Big Tech firms are scrambling for AI training data and Meta seems to have one big advantage over its rivals: using Instagram and Facebook photos.
Meta’s chief product officer, Chris Cox, told Bloomberg’s Tech Summit on Thursday that it uses publicly available photos and text from the platforms to train its text-to-image generator model called Emu.
“We don’t train on private stuff, we don’t train on stuff that people share with their friends, we do train on things that are public,” he said.
Meta’s text-to-image model can produce “really amazing quality images” because Instagram has many photos of “art, fashion, culture and also just images of people and us,” Cox added.
Users can create images on Meta AI by typing a prompt starting with the word “imagine,” and it will generate four images, according to its website.
AI models need to be fed and trained on data for them to be effective. It’s been a contentious issue as there’s almost no way to prevent copyrighted content from being scraped from the internet and used to create an LLM.
However, the US Copyright Office has been attempting to deal with this issue since early last year and is considering updating its laws to address it.
One way companies are trying to obtain data is by joining forces with other firms. OpenAI, for example, has partnered with several media outlets to license their content and develop its models.

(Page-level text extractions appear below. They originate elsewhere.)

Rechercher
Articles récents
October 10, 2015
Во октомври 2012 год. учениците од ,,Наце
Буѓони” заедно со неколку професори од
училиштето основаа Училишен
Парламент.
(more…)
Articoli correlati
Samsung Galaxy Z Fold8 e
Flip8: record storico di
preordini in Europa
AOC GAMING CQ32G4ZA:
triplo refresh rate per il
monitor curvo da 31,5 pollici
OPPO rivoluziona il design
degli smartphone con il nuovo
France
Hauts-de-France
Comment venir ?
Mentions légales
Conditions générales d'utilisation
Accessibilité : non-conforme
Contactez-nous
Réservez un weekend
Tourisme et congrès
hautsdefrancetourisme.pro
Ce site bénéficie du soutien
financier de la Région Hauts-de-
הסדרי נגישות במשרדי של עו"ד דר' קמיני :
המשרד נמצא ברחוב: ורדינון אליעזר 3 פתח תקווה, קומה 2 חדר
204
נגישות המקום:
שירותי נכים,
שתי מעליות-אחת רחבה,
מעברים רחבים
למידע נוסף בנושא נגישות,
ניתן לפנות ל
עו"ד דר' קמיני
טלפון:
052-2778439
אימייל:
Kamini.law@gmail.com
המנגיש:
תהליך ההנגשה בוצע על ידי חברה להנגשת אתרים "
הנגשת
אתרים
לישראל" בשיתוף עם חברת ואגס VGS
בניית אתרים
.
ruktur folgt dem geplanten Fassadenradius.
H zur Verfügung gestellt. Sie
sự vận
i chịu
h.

Meta even considered acquiring the publisher Simon & Schuster in a bid to get more data to train its models, The New York Times reported last month.
As well as raw data sets, companies use “feedback loops” — data that is collected from past interactions and outputs that are analyzed to improve future performance — to train their models. It includes algorithms that inform AI models when there’s an error so it can learn from it.
Meta CEO Mark Zuckerberg last month told The Verge that feedback loops will be “more valuable” than any “upfront corpus.”
Meta didn’t immediately respond to a request for comment from Business Insider, made outside normal working hours.